Os anos passaram e o "Baixo Independência", como é conhecida a entrada do bairro - uma forma encontrada pelos moradores para demonstrar as contradições sociais do lugar - continua mantendo essa característica, mas o resto do bairro , o "Alto", quanta diferença...

No "Alto", é possível encontrar casas simples, um comércio variado, e muitos problemas sociais: pobreza, falta de infra-estrutura, falta de segurança. O bairro é considerado pela polícia como um dos maiores pontos de tráfico de drogas da cidade. Mas é lá também que a gente pode encontrar um grupo de pessoas que resolveram se unir para tentar mudar esse quadro. Do grupo fazem parte ex-seminaristas, professores, moradores do bairro, que descobriram na educação uma forma de minimizar os poblemas sociais.

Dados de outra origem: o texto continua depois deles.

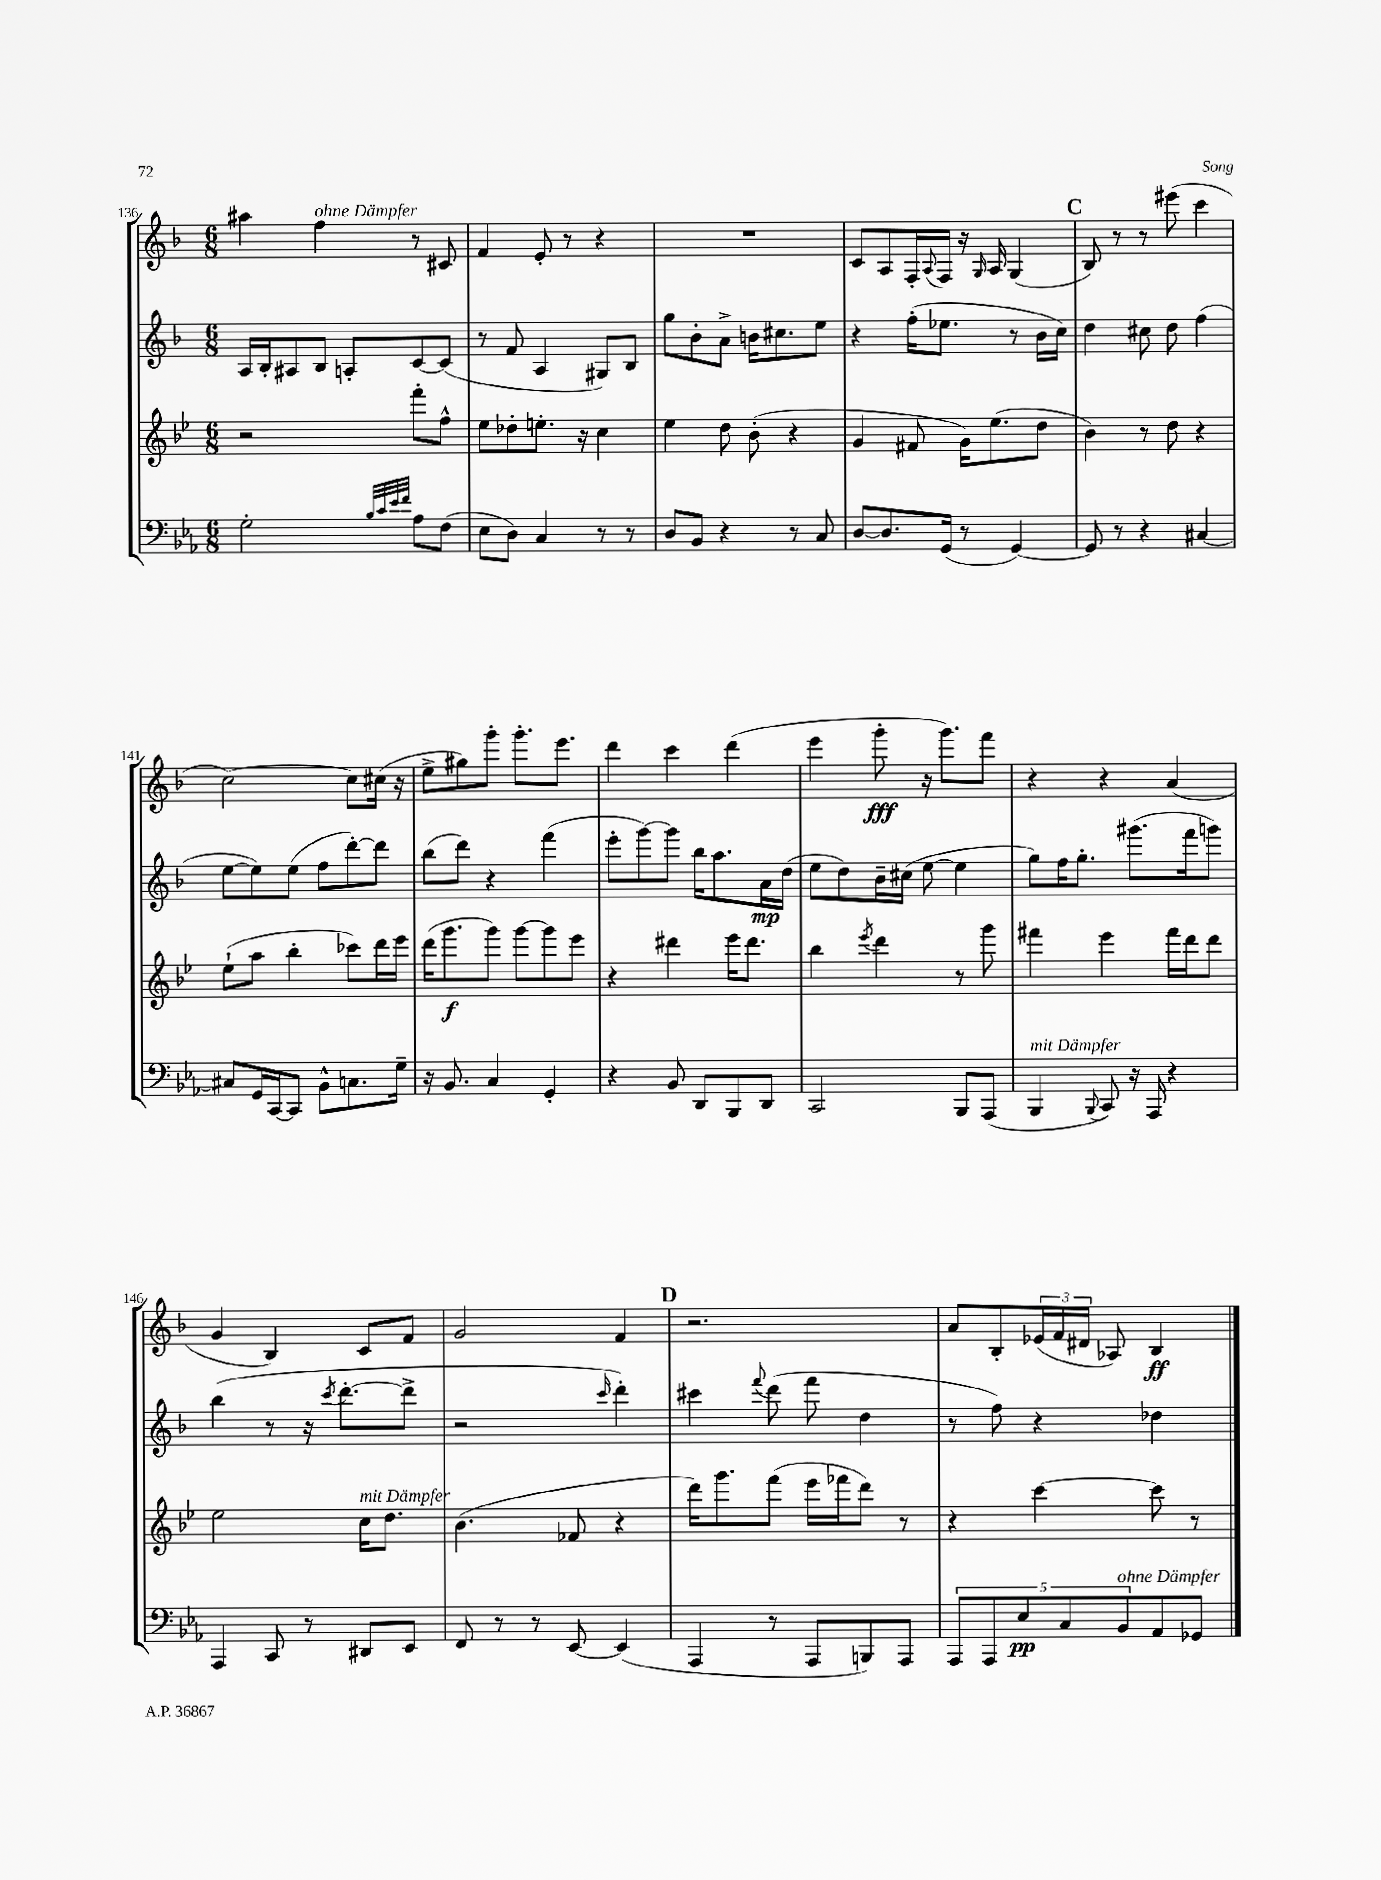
<<
\new StaffGroup <<
\new Staff = "s0" {
    \clef treble \key f \major \numericTimeSignature \time 6/8
    ais''4 f''4^\markup { \italic "ohne Dämpfer" } r8 cis'8 |
    f'4 e'8-. r8 r4 |
    R2. |
    c'8 a8 f16-. \appoggiatura { a8 } f16 r16 \grace { g16 } a16 g4( |
    \mark \markup { \bold "C" } bes8) r8 r8 eis'''8( c'''4 |
    c''2~) c''8 cis''16( r16 |
    e''8-> gis''8) g'''8-. g'''8.-. e'''8. |
    d'''4 c'''4 d'''4( |
    e'''4 g'''8-.\fff r16 g'''8.) f'''8 |
    r4 r4 a'4( |
    g'4 bes4) c'8 f'8 |
    g'2 f'4 |
    \mark \markup { \bold "D" } r2. |
    a'8 bes8-. \tuplet 3/2 { ees'16( f'16 dis'16 } aes8) bes4\ff \bar "|." |
}
\new Staff = "s1" {
    \clef treble \key f \major \numericTimeSignature \time 6/8
    a16 bes16-. ais8 bes8 a8-. c'8~ c'8( |
    r8 f'8 a4 gis8) bes8 |
    g''8 bes'8-. a'8-> b'16 cis''8. e''8 |
    r4 f''16-.( ees''8. r8 bes'16 c''16) |
    \mark \markup { \bold "C" } d''4 cis''8 d''8 f''4( |
    e''8~ e''8) e''8( f''8 d'''8~-.) d'''8 |
    bes''8( d'''8) r4 f'''4( |
    e'''8-. g'''8~) g'''8 bes''16 a''8. a'16\mp d''16( |
    e''8 d''8) bes'16-- cis''16( e''8~ e''4 |
    g''8) f''16 g''8.-. gis'''8.( f'''16 g'''8) |
    bes''4( r8 r16 \acciaccatura { c'''8 } d'''8.~-. d'''8-> |
    r2 \grace { c'''16 } d'''4-.) |
    \mark \markup { \bold "D" } cis'''4 \appoggiatura { f'''8 } d'''8( f'''8 d''4 |
    r8 f''8) r4 des''4 \bar "|." |
}
\new Staff = "s2" {
    \clef treble \key bes \major \numericTimeSignature \time 6/8
    r2 f'''8-. f''8-^ |
    ees''8 des''8-. e''8.-. r16 c''4 |
    ees''4 d''8 bes'8-.( r4 |
    g'4 fis'8 g'16) ees''8.( d''8 |
    \mark \markup { \bold "C" } bes'4) r8 d''8 r4 |
    ees''8-!( a''8 bes''4-. ces'''8) d'''16 ees'''16 |
    d'''16( g'''8.\f g'''8) g'''8~ g'''8 ees'''8 |
    r4 dis'''4 ees'''16 dis'''8. |
    bes''4 \acciaccatura { ees'''8 } d'''4 r8 g'''8 |
    fis'''4 ees'''4 fis'''16 d'''16 d'''8 |
    ees''2 c''16^\markup { \italic "mit Dämpfer" } d''8. |
    bes'4.( fes'8 r4 |
    \mark \markup { \bold "D" } d'''16) g'''8. f'''8( ees'''16 fes'''16 d'''8) r8 |
    r4 c'''4~ c'''8 r8 \bar "|." |
}
\new Staff = "s3" {
    \clef bass \key ees \major \numericTimeSignature \time 6/8
    g2-. \grace { bes32 c'32 ees'32 f'32 } aes8 f8( |
    ees8 d8) c4 r8 r8 |
    d8 bes,8 r4 r8 c8 |
    d8~ d8. g,16( r8 g,4~) |
    \mark \markup { \bold "C" } g,8 r8 r4 cis4~ |
    cis8 g,16 c,16~ c,8 bes,8-^ c8. g16-- |
    r16 bes,8. c4 g,4-. |
    r4 bes,8 d,8 bes,,8 d,8 |
    c,2 bes,,8 aes,,8( |
    bes,,4^\markup { \italic "mit Dämpfer" } \appoggiatura { bes,,8 } c,8) r16 aes,,16 r4 |
    aes,,4 c,8 r8 dis,8 ees,8 |
    f,8 r8 r8 ees,8~ ees,4( |
    \mark \markup { \bold "D" } aes,,4 r8 aes,,8 b,,8) aes,,8 |
    \tuplet 5/4 { aes,,8 aes,,8 ees8\pp c8 bes,8^\markup { \italic "ohne Dämpfer" } } aes,8 ges,8 \bar "|." |
}
>>
>>
\layout { \context { \Score currentBarNumber = #136 } }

Educação e trabalho - O primeiro passo aconteceu com a criação do Centro Educacional Comunidade São José, em 1986. O objetivo era garantir a educação das crianças do lugar e a idéia logo apresentou resultados. Hoje são cerca de 130 crianças estudando na pequena escola, que vai do CA à 4 série.

Foi do Centro que surgiu as bases da Cooperativa Mista de Produção Industrial, Trabalho e Consumo de Petrópolis, em 1990, que emprega e ensina cerca de 70 pessoas, nos setores de marcenaria, serralheria, metalurgia, confecção e, mais recentemente, na produção de pizzas. " Todo o material produzido aqui é vendido e a verba revertida para o pagamento de salários e compra de material. Na realidade a cooperativa faz parte do Projeto Comunidade, que é uma parceria Bonn/Petrópolis. O objetivo da cooperativa é aumentar a renda da comunidade, desenvolvendo um trabalho sustentável dentro do próprio bairro", explicou Alcindo Gonçalves, um dos mentores da "Coop", como eles costumam chamar a cooperativa.

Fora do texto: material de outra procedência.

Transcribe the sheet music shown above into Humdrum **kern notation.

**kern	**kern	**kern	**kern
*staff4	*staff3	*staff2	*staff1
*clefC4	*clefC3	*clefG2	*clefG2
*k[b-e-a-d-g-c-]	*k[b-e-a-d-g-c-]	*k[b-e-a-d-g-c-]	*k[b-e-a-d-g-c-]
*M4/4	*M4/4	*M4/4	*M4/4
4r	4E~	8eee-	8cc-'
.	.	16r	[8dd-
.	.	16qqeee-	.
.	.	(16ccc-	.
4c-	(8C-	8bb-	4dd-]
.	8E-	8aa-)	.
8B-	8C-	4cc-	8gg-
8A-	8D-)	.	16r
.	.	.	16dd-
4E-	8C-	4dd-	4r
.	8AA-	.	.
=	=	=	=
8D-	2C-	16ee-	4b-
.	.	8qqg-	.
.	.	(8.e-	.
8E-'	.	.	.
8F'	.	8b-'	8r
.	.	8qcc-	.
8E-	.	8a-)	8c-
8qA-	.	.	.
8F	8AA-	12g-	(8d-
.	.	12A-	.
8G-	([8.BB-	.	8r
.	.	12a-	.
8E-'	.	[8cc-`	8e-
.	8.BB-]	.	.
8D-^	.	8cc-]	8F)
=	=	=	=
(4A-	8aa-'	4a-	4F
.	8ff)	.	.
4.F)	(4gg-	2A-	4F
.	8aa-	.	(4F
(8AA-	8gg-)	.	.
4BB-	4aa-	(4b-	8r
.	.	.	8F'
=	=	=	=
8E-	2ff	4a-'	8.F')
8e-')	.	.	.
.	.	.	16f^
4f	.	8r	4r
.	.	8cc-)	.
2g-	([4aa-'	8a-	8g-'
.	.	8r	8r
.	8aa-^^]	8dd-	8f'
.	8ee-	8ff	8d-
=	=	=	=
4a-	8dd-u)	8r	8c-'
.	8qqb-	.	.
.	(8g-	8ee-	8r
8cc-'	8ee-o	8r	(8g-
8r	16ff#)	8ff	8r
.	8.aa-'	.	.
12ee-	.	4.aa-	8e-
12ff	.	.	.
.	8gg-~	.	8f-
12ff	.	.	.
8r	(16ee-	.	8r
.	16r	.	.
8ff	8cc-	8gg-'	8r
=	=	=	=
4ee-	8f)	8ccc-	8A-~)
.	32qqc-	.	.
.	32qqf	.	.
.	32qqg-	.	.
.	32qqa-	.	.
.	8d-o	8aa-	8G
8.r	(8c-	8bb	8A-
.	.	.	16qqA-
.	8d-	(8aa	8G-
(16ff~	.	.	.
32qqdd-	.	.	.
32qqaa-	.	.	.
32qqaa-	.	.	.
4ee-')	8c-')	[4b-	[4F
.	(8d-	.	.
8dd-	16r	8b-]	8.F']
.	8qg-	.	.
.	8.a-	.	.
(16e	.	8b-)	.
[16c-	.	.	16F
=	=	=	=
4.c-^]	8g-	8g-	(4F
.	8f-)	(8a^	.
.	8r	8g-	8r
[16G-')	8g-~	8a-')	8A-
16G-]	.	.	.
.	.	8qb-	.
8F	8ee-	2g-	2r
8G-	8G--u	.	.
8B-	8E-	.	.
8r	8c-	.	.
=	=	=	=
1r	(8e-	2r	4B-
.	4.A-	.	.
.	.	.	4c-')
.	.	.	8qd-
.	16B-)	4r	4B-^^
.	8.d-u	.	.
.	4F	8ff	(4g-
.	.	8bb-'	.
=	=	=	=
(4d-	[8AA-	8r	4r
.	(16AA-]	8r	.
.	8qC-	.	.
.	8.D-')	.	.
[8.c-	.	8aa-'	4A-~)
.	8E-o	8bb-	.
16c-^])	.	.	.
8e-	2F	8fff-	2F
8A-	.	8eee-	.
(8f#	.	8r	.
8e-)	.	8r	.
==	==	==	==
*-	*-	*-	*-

Para se ter um exemplo da importância do trabalho da cooperativa, muitas peças produzidas pela pequena metalúrgica são vendidas para a Petrobrás e para a CSN (Companhia Siderúrgica Nacional). "Nós adquirimos a metalúrgica, que tem o nome fantasia de Peças Anco, que já eram conhecidas e respeitadas no mercado. Continuar nesse mesmo mercado, mantendo boa parte dos clientes da antiga metalúrgica, sendo uma cooperativa popular ,nos dá a certeza que estamos no caminho certo", frisou Alcindo.

O setor de confecção e artesanato da Cooperativa participa de uma feira quinzenal na Barra da Tijuca (RJ) e tenta entrar no disputado mercado de confecções. "Temos três grupos de costureiras, mas o mercado é pequeno e dependendo do mês o que entra é só para pagar os salários", explicou Maria do Carmo da Costa, presidente da cooperativa há três anos. Além disso, na marcenaria podem ser encontrados móveis de todos os estilos, a preços bem mais em conta.

O trabalho da cooperativa e de toda a comunidade do Alto Independência já serviu de exemplo para projetos semelhantes em outros bairros do município e para cidades vizinhas. Sem o "apadrinhamento" político, mas com muito trabalho e suor, a comunidade vem dando várias demonstrações que é possível superar as adversidades e construir uma vida melhor.